SOURCE RECORDS Block Start

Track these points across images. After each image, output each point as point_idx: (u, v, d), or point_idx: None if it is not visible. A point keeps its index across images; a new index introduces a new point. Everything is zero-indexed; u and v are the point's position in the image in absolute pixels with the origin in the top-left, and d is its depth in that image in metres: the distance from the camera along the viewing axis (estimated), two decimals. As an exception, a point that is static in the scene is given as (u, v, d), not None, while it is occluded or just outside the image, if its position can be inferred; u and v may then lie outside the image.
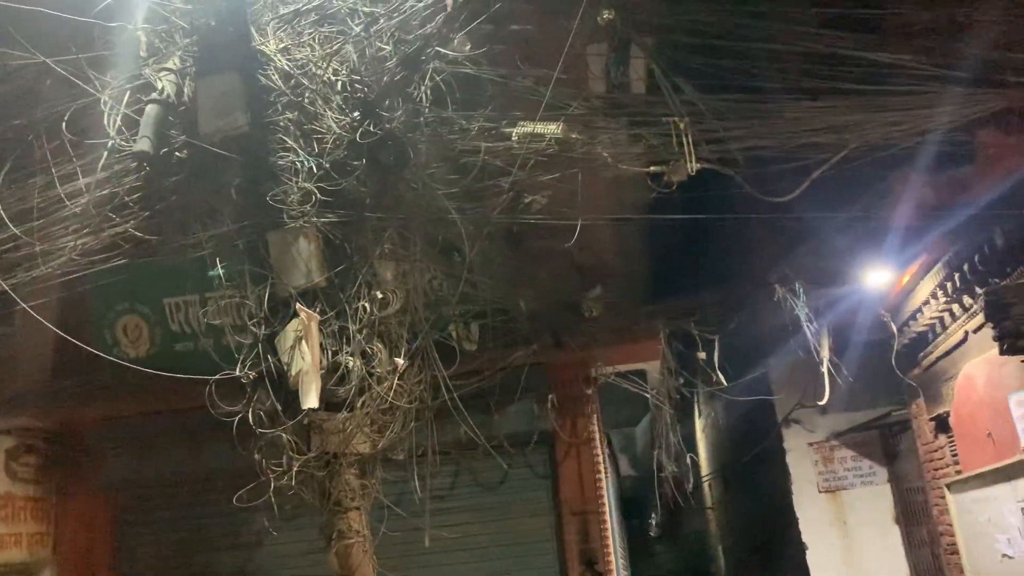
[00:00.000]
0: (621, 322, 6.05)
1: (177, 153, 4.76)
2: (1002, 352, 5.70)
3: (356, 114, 4.44)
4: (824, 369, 7.20)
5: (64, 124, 4.80)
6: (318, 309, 4.44)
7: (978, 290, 6.36)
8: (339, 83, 4.56)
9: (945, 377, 7.54)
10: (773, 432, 9.96)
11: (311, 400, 4.22)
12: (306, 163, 4.46)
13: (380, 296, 4.45)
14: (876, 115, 4.56)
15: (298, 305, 4.23)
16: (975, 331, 6.72)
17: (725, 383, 6.30)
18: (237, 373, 4.42)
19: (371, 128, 4.28)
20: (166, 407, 6.91)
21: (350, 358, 4.38)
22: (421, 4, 3.94)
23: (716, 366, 6.22)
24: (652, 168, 4.55)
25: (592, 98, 4.62)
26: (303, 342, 4.31)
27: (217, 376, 4.45)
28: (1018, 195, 5.26)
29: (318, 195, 4.40)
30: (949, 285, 6.61)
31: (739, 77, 4.76)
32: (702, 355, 6.20)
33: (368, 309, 4.40)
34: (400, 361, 4.43)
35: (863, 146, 4.64)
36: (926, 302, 7.13)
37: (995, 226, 5.57)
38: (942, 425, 7.83)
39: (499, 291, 5.22)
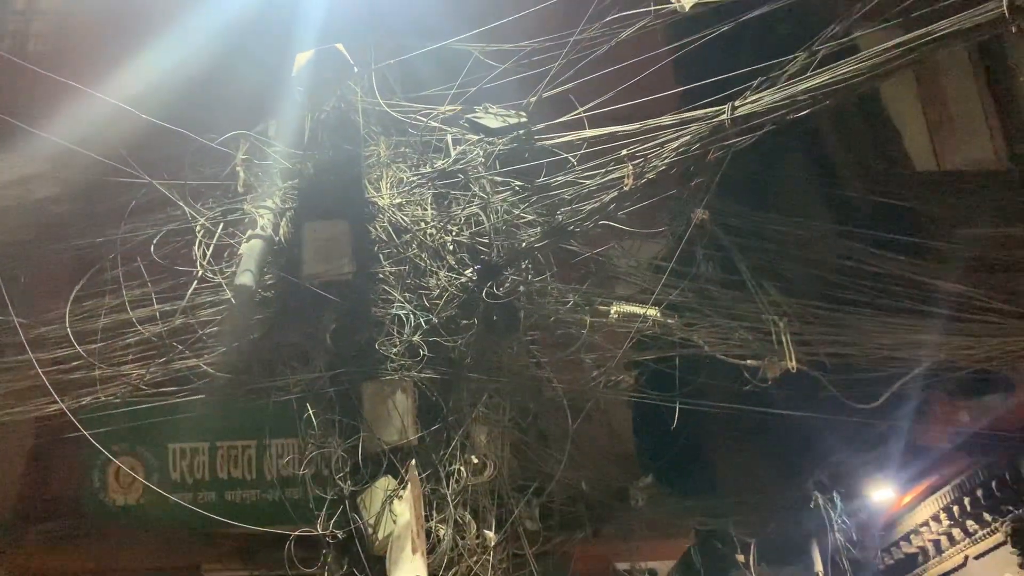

SOURCE RECORDS Block End

TASK TO COMPLETE -
Please return the lines from the line with "18: (237, 373, 4.42)" through the last line of the data, both included, exactly, and without pictures.

ANSWER TO THE EXERCISE -
18: (237, 373, 4.42)
19: (371, 128, 4.28)
20: (166, 407, 6.91)
21: (350, 358, 4.38)
22: (421, 4, 3.94)
23: (716, 366, 6.22)
24: (652, 168, 4.55)
25: (592, 98, 4.62)
26: (303, 342, 4.31)
27: (217, 376, 4.45)
28: (1018, 195, 5.26)
29: (318, 195, 4.40)
30: (949, 285, 6.61)
31: (739, 77, 4.76)
32: (702, 355, 6.20)
33: (368, 309, 4.40)
34: (400, 361, 4.43)
35: (863, 146, 4.64)
36: (926, 302, 7.13)
37: (995, 226, 5.57)
38: (942, 425, 7.83)
39: (499, 291, 5.22)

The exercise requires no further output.